Stephen Hawking y la advertencia de ‘Interstellar’
La invitación a abandonar la Tierra es un rasgo de pesismo antoprológico: somos una especie devastadora incapaz de responsabilizarnos de la naturaleza
Necesitamos salir de la Tierra”. El físico Stephen Hawking argumentó la urgencia apocalíptica durante la reunión de Starmus en Trondheim con hechos que todo el mundo comprende y denuncia, pero que nadie es capaz de resolver: hay una amenaza real para la vida procedente de la confluencia del cambio climático y la desaparición (más bien explotación devastadora) de los recursos naturales. La cadena causal de Hawking, tal como la expuso, no tiene refutación posible. Si vivimos en un planeta que ya no tiene recursos para alimentar a la humanidad (o no los tendrá dentro de poco) lo lógico es saltar a otro que sí los tenga. El problema que plantea Hawking con su incitación a la gran evasión planetaria es de naturaleza ética, dicho sea en lenguaje antiguo. ¿La especie humana esquilma un planeta, salta a otro y ya está? ¿Que hará en ese otro planeta, agotarlo a su vez y pasar al siguiente?

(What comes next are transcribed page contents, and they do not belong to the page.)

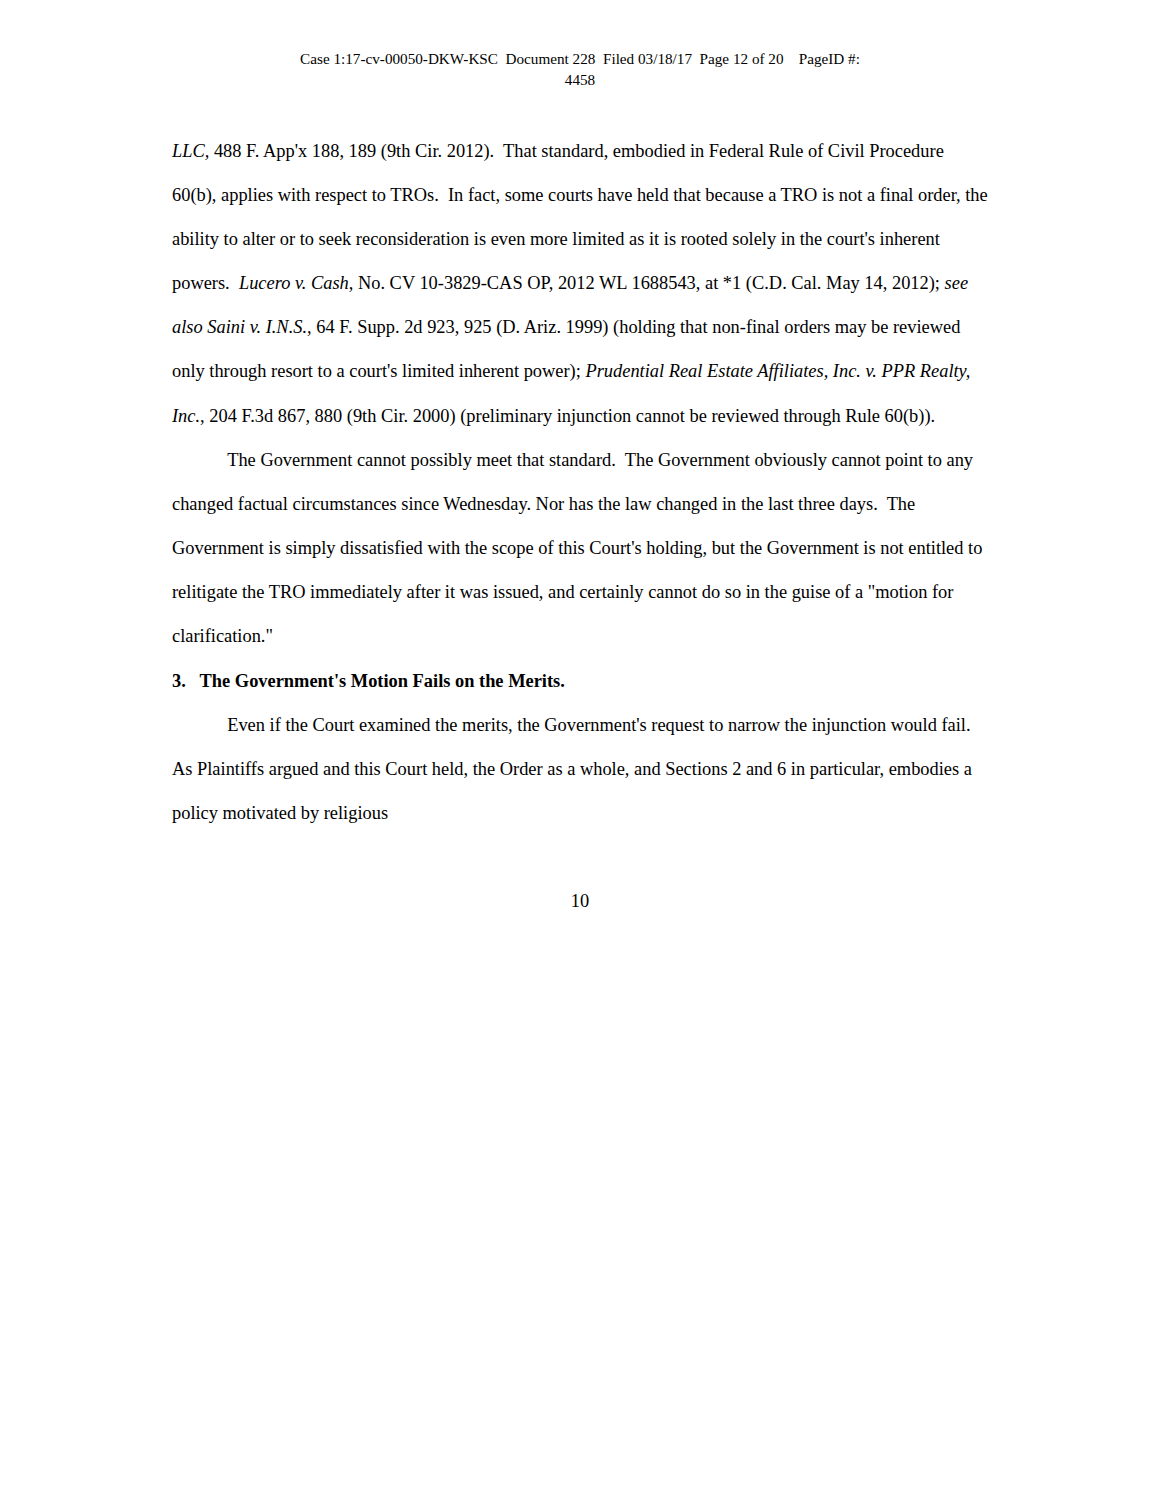Case 1:17-cv-00050-DKW-KSC Document 228 Filed 03/18/17 Page 12 of 20 PageID #:
4458
LLC, 488 F. App'x 188, 189 (9th Cir. 2012). That standard, embodied in Federal Rule of Civil Procedure 60(b), applies with respect to TROs. In fact, some courts have held that because a TRO is not a final order, the ability to alter or to seek reconsideration is even more limited as it is rooted solely in the court's inherent powers. Lucero v. Cash, No. CV 10-3829-CAS OP, 2012 WL 1688543, at *1 (C.D. Cal. May 14, 2012); see also Saini v. I.N.S., 64 F. Supp. 2d 923, 925 (D. Ariz. 1999) (holding that non-final orders may be reviewed only through resort to a court's limited inherent power); Prudential Real Estate Affiliates, Inc. v. PPR Realty, Inc., 204 F.3d 867, 880 (9th Cir. 2000) (preliminary injunction cannot be reviewed through Rule 60(b)).
The Government cannot possibly meet that standard. The Government obviously cannot point to any changed factual circumstances since Wednesday. Nor has the law changed in the last three days. The Government is simply dissatisfied with the scope of this Court's holding, but the Government is not entitled to relitigate the TRO immediately after it was issued, and certainly cannot do so in the guise of a "motion for clarification."
3. The Government's Motion Fails on the Merits.
Even if the Court examined the merits, the Government's request to narrow the injunction would fail. As Plaintiffs argued and this Court held, the Order as a whole, and Sections 2 and 6 in particular, embodies a policy motivated by religious
10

Interstellar, una película poco amplificada (por cierto, como la incitación de Hawking) de Christopher Nolan, exponía esta cuestión con singular crudeza. El profesor Brand (Michael Caine) sostiene fríamente que la raza humana es una especie depredadora. Consume los recursos que le rodean como parte de un impulso natural. El personaje de Brand dibuja un pesimismo (o naturalismo) antropológico ineluctable que covierte al hombre en el equivalente a una plaga de langosta, un virus o una neoplasia maligna. Su discurso excluye tajantemente que la especie tenga algún tipo de responsabilidad sobre el planeta, el entorno o el resto de las especies que viajan en la Nave Espacial Tierra (concepto por cortesía del economista británico Kenneth Boulding). Excluye cualquier hipótesis de un acuerdo radical, efectivo, aplicado de buena fe y con tenacidad para combatir el cambio climático. Si los Gobiernos contaminantes (China, EE UU, Rusia...) han sido incapaces de alumbrar e imponer un solo plan eficaz para atajar las amenazas sobre la supervivencia, por algo será.

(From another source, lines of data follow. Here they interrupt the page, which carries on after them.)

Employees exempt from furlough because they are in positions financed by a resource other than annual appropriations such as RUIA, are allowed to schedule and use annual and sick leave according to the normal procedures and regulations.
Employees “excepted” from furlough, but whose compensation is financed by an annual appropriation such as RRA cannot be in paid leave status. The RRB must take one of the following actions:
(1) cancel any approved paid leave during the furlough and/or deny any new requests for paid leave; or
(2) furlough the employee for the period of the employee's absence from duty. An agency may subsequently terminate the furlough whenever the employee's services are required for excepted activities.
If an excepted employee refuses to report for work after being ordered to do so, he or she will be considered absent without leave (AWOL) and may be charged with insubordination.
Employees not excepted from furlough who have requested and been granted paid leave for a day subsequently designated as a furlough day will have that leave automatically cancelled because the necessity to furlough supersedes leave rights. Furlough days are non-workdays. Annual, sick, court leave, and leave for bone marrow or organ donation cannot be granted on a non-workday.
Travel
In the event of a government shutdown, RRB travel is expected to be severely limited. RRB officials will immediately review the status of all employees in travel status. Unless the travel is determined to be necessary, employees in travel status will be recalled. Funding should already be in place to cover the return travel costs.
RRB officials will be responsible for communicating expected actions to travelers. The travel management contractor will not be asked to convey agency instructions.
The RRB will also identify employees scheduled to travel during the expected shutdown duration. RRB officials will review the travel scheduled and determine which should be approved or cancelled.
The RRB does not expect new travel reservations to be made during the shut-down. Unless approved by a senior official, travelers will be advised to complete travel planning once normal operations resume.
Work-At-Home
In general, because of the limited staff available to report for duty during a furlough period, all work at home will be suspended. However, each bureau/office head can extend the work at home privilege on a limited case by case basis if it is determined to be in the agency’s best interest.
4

La economía, esa ciencia lúgubre pero con armadura resplandeciente, ha racionalizado el instinto devastador y la irresponsabilidad ante la naturaleza. Al fin y al cabo, la lógica económica actúa como el superyo de los impulsos naturales al egoísmo primordial. El beneficio de mitigar el cambio climático y, por tanto, de minimizar la destrucción de recursos es principalmente global y a largo plazo; el beneficio de esquilmar hoy la naturaleza sin tasa ni medida es local y a corto plazo.
Vamos a suponer que Hawking y Brand estén en lo cierto. Las reglas de la ciencia lúgubre son implacables en muchos sentidos. El primero y decisivo es que los viajes espaciales que nos salvarán son imposibles hoy. Ni el PIB mundial ni la tecnología pueden hoy facilitarlos. Si como suponía Marx con agudeza la humanidad no se plantea problemas que no puede resolver, el dilema entre devastación y huida queda reducido a una carrera de orates. Si la humanidad consigue la tecnología suficiente para saltar a otro planeta esquilmable, bien; en caso contrario, las expectativas a largo plazo no están claras, pero oscilan entre la autodestrucción y la consunción.